==== LISTED RECORDS

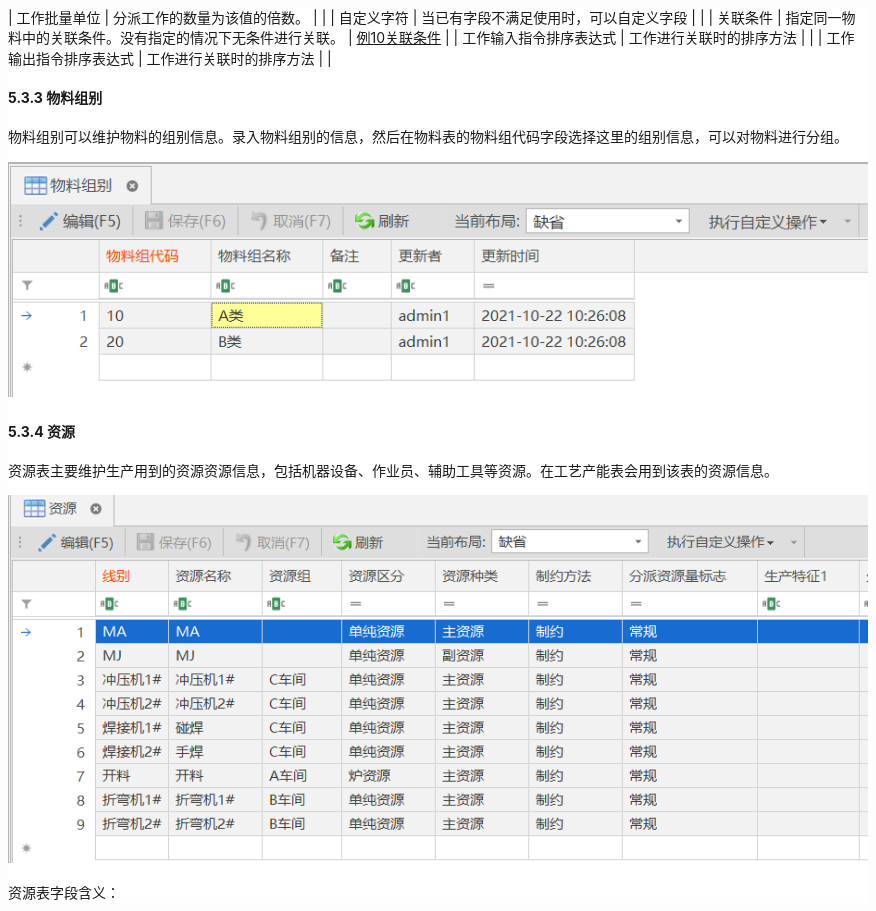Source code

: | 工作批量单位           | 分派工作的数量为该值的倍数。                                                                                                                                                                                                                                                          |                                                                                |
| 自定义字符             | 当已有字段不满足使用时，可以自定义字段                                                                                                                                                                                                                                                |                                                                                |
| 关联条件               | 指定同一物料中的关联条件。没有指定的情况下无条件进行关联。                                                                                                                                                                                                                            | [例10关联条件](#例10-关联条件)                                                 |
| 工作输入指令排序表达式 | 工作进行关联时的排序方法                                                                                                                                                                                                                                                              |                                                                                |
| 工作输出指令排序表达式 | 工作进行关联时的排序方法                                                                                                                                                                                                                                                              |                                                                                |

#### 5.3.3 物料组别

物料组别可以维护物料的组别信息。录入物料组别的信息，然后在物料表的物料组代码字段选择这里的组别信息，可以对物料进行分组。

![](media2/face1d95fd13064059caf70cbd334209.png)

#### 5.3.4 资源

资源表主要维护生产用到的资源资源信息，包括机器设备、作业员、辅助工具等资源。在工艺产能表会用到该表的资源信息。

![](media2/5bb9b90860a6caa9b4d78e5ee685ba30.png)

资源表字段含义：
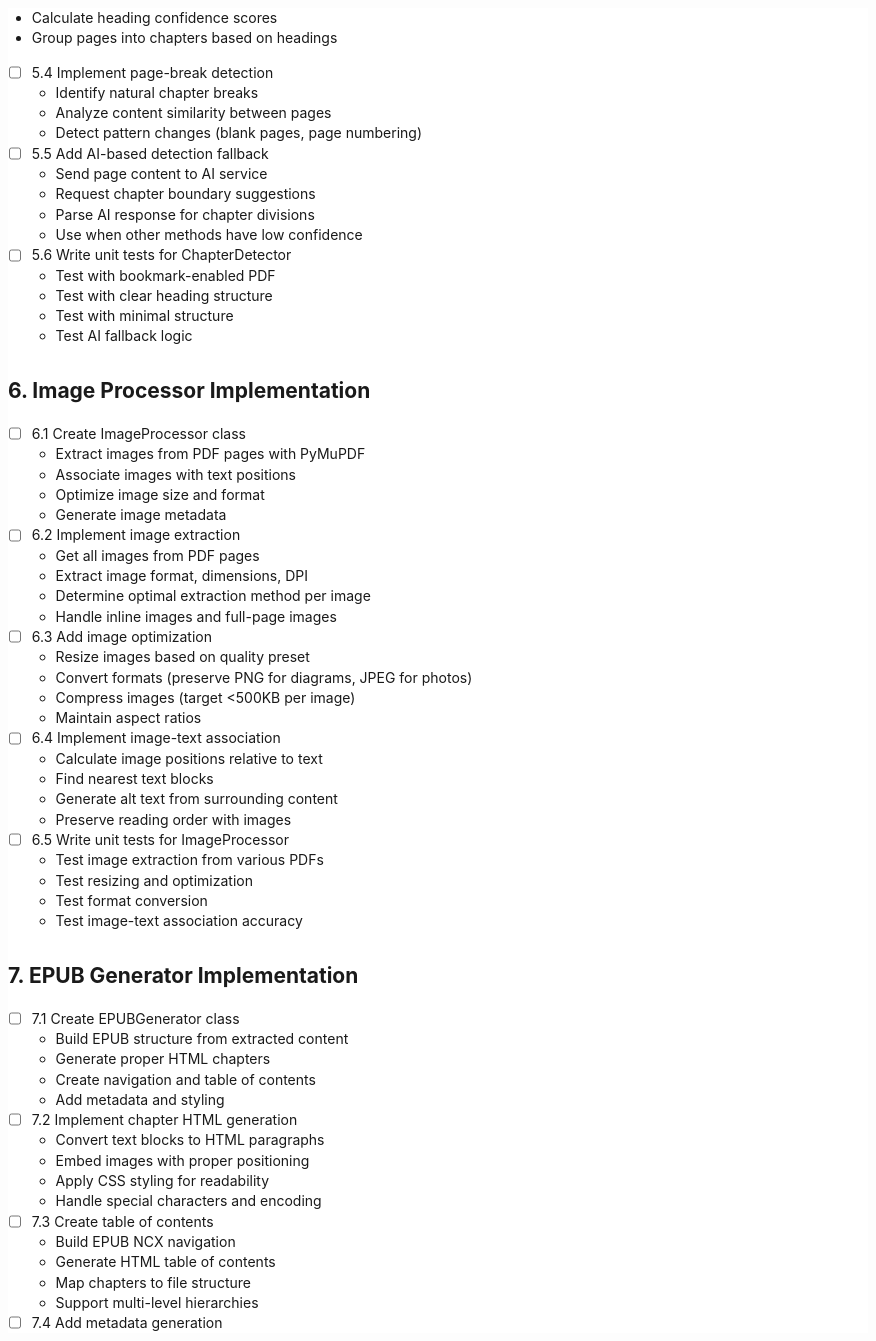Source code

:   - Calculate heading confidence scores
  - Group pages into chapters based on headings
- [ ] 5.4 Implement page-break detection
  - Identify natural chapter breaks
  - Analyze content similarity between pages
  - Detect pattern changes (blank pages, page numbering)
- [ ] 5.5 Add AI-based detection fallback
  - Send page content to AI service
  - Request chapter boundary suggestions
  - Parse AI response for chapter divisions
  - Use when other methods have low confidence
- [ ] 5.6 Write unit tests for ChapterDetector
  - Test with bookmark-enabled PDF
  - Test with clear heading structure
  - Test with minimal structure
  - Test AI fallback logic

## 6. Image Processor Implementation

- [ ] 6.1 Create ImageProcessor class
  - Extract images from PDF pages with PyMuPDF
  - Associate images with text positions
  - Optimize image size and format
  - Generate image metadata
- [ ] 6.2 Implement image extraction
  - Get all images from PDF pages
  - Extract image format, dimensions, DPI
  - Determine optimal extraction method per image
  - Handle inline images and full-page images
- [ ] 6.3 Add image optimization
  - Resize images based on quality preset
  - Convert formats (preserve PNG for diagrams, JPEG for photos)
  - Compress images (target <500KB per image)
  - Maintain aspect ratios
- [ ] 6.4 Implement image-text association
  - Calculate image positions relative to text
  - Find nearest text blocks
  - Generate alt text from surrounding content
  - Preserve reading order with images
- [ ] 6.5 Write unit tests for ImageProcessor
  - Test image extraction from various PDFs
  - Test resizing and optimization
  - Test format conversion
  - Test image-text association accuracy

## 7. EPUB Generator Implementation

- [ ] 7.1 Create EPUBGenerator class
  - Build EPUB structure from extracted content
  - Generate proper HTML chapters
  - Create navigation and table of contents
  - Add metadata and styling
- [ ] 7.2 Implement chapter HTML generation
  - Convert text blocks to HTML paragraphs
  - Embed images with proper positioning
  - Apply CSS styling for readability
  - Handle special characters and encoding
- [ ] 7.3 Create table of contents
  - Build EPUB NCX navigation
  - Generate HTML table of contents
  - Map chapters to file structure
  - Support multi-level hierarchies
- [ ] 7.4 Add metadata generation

========

#### REQUIREMENT
Count the lines of the data above that contain the string "metadata" and give only that number.

#### REPLY TO THE EXERCISE
3